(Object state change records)

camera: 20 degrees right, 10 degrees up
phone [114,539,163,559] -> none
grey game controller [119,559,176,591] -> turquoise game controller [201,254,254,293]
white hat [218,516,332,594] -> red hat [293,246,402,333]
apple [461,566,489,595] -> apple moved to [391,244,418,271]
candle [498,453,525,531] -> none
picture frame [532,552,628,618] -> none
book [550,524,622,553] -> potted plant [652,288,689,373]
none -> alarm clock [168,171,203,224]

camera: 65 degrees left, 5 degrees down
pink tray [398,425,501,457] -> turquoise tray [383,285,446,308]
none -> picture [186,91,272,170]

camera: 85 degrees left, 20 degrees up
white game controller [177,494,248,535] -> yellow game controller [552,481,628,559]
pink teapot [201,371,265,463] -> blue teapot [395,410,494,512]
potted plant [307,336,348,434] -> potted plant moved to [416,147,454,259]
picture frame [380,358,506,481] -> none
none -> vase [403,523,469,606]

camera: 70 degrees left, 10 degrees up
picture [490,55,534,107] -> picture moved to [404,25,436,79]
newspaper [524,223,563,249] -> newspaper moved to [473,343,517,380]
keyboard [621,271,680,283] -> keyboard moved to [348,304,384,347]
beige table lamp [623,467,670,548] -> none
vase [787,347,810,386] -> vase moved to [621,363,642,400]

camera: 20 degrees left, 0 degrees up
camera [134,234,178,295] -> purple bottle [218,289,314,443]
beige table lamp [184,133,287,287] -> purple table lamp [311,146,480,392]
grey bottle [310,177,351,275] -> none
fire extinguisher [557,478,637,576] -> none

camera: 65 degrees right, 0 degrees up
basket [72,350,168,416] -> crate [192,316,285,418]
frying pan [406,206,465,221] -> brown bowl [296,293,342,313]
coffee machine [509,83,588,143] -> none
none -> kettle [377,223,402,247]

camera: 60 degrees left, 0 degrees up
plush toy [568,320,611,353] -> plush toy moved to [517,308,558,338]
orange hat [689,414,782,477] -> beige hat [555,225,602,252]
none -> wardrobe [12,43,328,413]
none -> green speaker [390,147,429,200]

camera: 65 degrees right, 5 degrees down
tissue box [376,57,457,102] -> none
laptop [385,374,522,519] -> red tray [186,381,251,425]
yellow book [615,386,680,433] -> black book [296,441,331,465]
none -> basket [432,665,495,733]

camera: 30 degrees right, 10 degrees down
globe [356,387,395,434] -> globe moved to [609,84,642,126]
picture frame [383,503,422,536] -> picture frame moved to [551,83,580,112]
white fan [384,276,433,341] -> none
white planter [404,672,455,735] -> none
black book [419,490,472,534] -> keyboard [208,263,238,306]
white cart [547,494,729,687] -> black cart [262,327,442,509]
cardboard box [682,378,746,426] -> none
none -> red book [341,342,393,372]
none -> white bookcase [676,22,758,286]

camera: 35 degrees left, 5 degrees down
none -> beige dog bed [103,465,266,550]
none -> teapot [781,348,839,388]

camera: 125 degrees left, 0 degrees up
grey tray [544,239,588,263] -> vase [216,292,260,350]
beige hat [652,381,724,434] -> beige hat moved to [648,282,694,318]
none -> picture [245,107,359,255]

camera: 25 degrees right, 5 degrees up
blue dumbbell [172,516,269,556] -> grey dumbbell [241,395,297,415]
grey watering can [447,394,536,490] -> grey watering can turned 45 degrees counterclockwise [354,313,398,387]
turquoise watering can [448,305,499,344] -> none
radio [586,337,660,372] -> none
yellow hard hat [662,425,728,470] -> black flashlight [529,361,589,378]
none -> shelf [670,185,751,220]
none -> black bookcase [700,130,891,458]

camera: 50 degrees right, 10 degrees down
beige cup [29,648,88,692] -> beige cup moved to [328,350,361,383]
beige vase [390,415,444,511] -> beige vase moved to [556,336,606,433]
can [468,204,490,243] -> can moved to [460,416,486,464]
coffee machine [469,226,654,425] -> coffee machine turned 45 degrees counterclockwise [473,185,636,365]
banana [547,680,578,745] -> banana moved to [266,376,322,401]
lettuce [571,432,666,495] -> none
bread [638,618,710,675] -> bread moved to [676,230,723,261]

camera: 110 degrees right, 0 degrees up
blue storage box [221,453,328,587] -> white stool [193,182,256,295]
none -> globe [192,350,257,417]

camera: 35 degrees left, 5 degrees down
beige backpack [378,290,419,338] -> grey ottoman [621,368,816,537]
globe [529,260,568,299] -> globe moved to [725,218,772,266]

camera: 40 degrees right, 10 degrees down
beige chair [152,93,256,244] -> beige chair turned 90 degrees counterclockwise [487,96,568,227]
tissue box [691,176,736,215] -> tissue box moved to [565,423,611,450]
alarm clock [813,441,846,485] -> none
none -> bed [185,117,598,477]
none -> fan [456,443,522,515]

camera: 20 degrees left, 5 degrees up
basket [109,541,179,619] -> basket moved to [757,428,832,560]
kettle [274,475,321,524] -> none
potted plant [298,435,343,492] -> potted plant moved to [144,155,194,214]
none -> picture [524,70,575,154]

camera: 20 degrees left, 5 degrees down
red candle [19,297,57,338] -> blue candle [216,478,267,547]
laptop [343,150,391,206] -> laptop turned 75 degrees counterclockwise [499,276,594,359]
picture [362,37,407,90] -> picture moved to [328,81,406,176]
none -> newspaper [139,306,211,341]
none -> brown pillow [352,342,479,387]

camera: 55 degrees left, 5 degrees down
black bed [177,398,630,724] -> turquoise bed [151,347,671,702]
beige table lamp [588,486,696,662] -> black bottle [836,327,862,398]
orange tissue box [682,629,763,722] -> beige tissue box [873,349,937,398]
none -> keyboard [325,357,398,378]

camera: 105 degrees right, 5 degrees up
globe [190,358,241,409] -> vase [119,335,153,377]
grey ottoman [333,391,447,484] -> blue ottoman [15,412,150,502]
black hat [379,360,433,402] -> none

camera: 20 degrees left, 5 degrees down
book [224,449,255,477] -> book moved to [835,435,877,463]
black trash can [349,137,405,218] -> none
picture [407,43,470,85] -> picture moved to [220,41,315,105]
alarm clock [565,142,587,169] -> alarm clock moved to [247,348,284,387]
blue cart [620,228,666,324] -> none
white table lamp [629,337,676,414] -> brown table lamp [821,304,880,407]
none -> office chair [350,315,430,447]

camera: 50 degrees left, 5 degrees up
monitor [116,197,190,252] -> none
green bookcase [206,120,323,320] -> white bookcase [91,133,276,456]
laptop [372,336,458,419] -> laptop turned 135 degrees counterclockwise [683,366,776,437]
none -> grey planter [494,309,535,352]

> [Required action]:
Where a line in the entries holds the word "picture", copy that line.

> [Solution to this exercise]:
picture frame [532,552,628,618] -> none
none -> picture [186,91,272,170]
picture frame [380,358,506,481] -> none
picture [490,55,534,107] -> picture moved to [404,25,436,79]
picture frame [383,503,422,536] -> picture frame moved to [551,83,580,112]
none -> picture [245,107,359,255]
none -> picture [524,70,575,154]
picture [362,37,407,90] -> picture moved to [328,81,406,176]
picture [407,43,470,85] -> picture moved to [220,41,315,105]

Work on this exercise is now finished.